I am wary of statistical reports showing year-upon-year changes without access to the raw data that supports it. And even if that raw data is available for consumption, how ‘raw’ is that data? Often, the supposedly raw data which supports tables, graphs, and overall statistics fit for public consumption is not raw at all, but already ‘worked’ to fit the overall desired result. The actual raw data that sits behind all the workings is often not available for public consumption.
Why is that?
Data in the public sphere is largely dominated by politics and extensively used as a tool to maintain the interests of those operating within the political system. In the private sphere, corporations keep their raw data under ‘lock and key’ only to then release data to its shareholders and the public at large after ‘processing’ it to best fit a desirable result. ‘Bad’ or undesirable results from raw data is, of course, important to build improvements in the process in which that data is reporting, but it is kept away from ‘prying eyes’. Safety, science and welfare, unfortunately, take a backseat, which is, after all, understandable as human nature tends to look after ‘number one’ over others. This happens at an individual as well as an organisation level.
How is it done?
Making the data fit the desired results is not particularly difficult, especially with large and complex datasets. Many of us who are not data-savvy, assume that the underlying data tables supporting a chart, graph or other visualisation depicting a statistic is true and incontestable. This is often not the case, because to derive those tables, in complex environments, the data may undergo several dozen processes to get there. Moreover, the analysts who request the data often have a ‘figure in mind’ as to what the data should look like, often at the behest of an overarching authority or client.
From school days, we are taught to work out a problem to discover the answer. For example, a teacher might hand out a set of tables depicting the number of rhinos alive and ask the student to give the answer in terms of percentage decline. One works from the raw data to the polished answer. But that does not necessarily happen in complex environments—in fact it seldom does.
For example, to take a previous project I worked on in the past, I was asked to provide data to give to the analysts to report on the percentage of ethnic minorities on a state-wide project. The raw data I worked with came from no less than eight independent sources, many of which had glaring inconsistencies within their own datasets.
My client, the internal analysts, wanted an answer not too dissimilar to previous years’ results. Why? Because as most of us know, if large anomalies or big changes occur, they get questioned. In larger organisations and government, large anomalies and big changes are often problematic because they tend to attract the public eye. Maintaining the status quo and keeping the machinery whirring faultlessly is highly desirable.

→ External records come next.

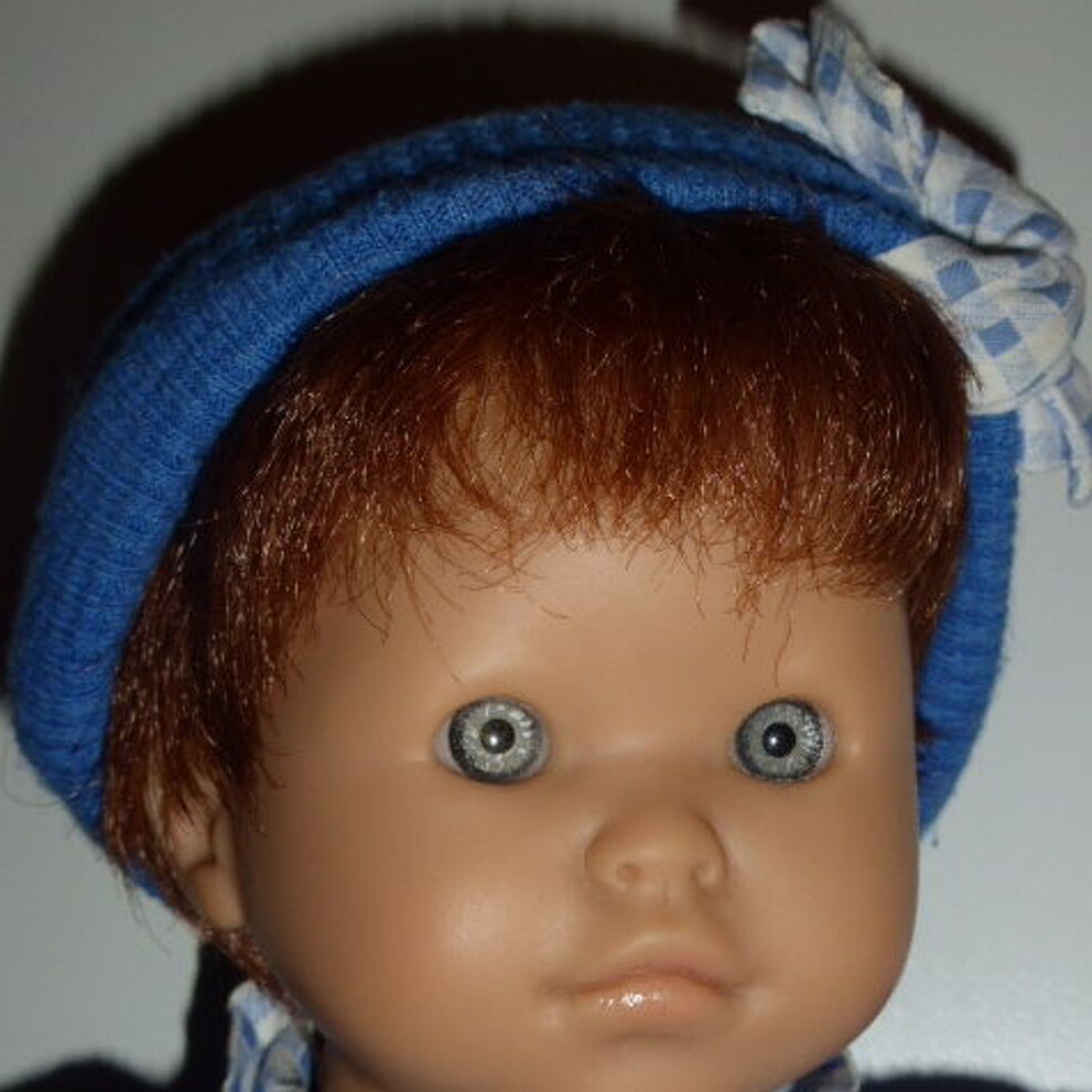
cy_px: 685
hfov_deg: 27.3
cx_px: 543
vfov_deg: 27.2
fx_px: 2248
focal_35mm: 63
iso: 100
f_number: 4.4
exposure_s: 1/60
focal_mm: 9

In complex data environments, it is often easier to work backwards to fit the desired result, because working forward in the traditional way can result in highly different outcomes depending on the method used. The method of calculating data must be consistent and should be thoroughly documented; however, in my experience, I have observed that this is often not the case. In my example, I was not handed down the method but worked this out from scratch in the traditional forward manner. The answer I provided deviated sufficiently far enough to prod the analysts for me to ‘re-calculate’ again pointing out that a widely differing result will attract undue attention. Bearing in mind the complications of loading and integrating the data from various sources along with the complex procedures which amalgamate the data into more readable datasets, it was not difficult to re-adjust to get to the desired result.

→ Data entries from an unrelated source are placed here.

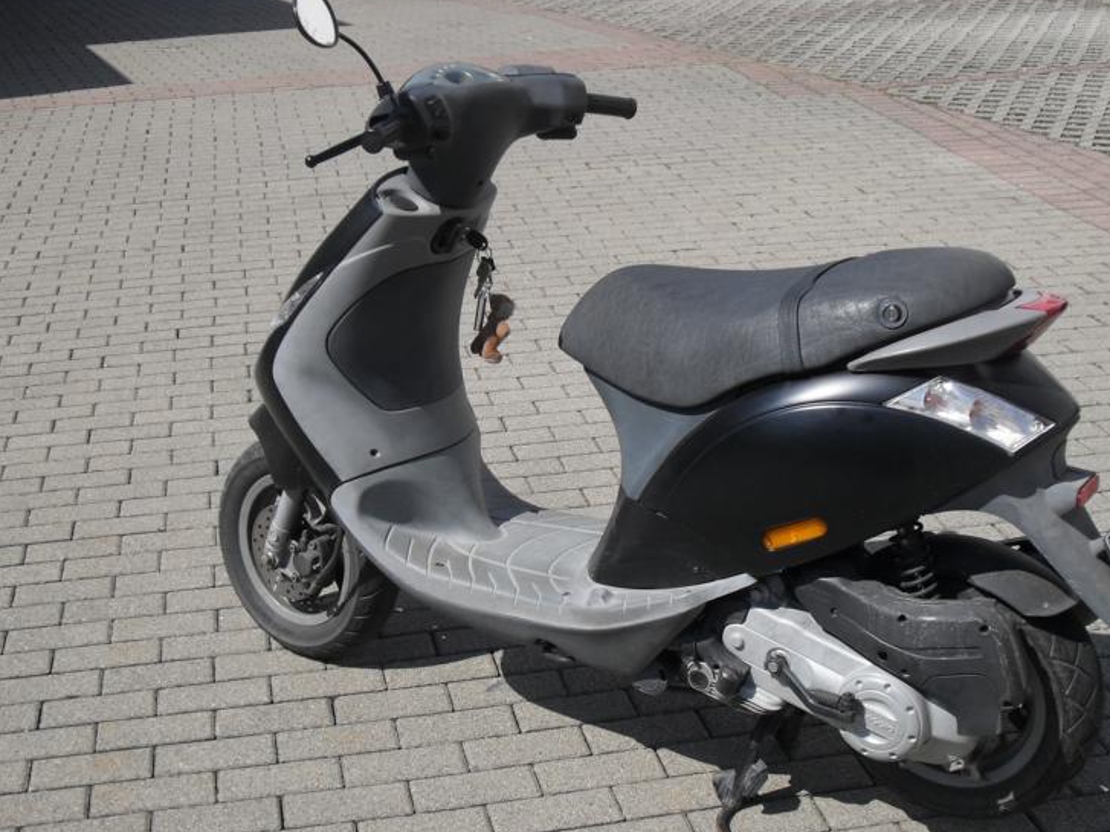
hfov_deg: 34.9
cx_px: 583
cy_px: 441
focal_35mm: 55
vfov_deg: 26.5
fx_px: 1763
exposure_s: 1/125
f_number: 11.1
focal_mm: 8.8
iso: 100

Was I doing anything wrong?
Was I fudging the data?
Was I tampering with it?
Without an agreed method as to how to arrive at the result, I had raw data at my disposal. A lot of it! The data was complex because there were several sources, many of which had contradicting data. Which data is the correct one? Moreover, the attributes and parameters of the datasets had multiple and various meanings depending on who interprets them. I could have come out with a numerous variety of differing results, and, as far as my methodology and workings are concerned, they would all have been correct.
Another interesting topic to touch on is how we interpret the statistics. Many of us are bombarded with statistics daily but how do we interpret them?
Take this example I stumbled on a few years ago when I was researching property in a suburb not far from where I live. Apparently, it had less than half the density of my suburb implying that it was more spaced out with larger properties. In fact, a national real estate website took the bait and interpreted this to be the case, but what the website failed to pick up on was that most of that suburb was taken by a local quarry. The truth, which all the local real estate agencies could have told you, is that the density is near enough identical. What I’m trying to point out is that both answers are correct to a degree. In the former, the answer is correct if one considers if the density was uniform throughout.
There is a point in which deriving the data to suit a particular result becomes demonstrably more difficult or impossible. For example, to suggest that gun crime has increased by ten-fold from last year could be conceivable because the statistic is unsatisfying vague. What does gun crime entail? However, to suggest that premeditated murder using a gun has risen ten-fold in one year without any significant evidence in the underlying data and in a situation in which nothing drastic or unusual has changed (for example, a revolution, a coup, anarchy) would be charged with possibly being erroneous.
I think it’s important to understand that data in complex environments can be interpreted in a vast variety of ways. The more complex the data is, the greater the latitude of presenting the results differently. So, the next time one comes across a statistic, graph or other piece of information which has the potential to alter the interests of an organisation or a political party, remember that it is highly likely that the very same raw data could produce a very different outcome.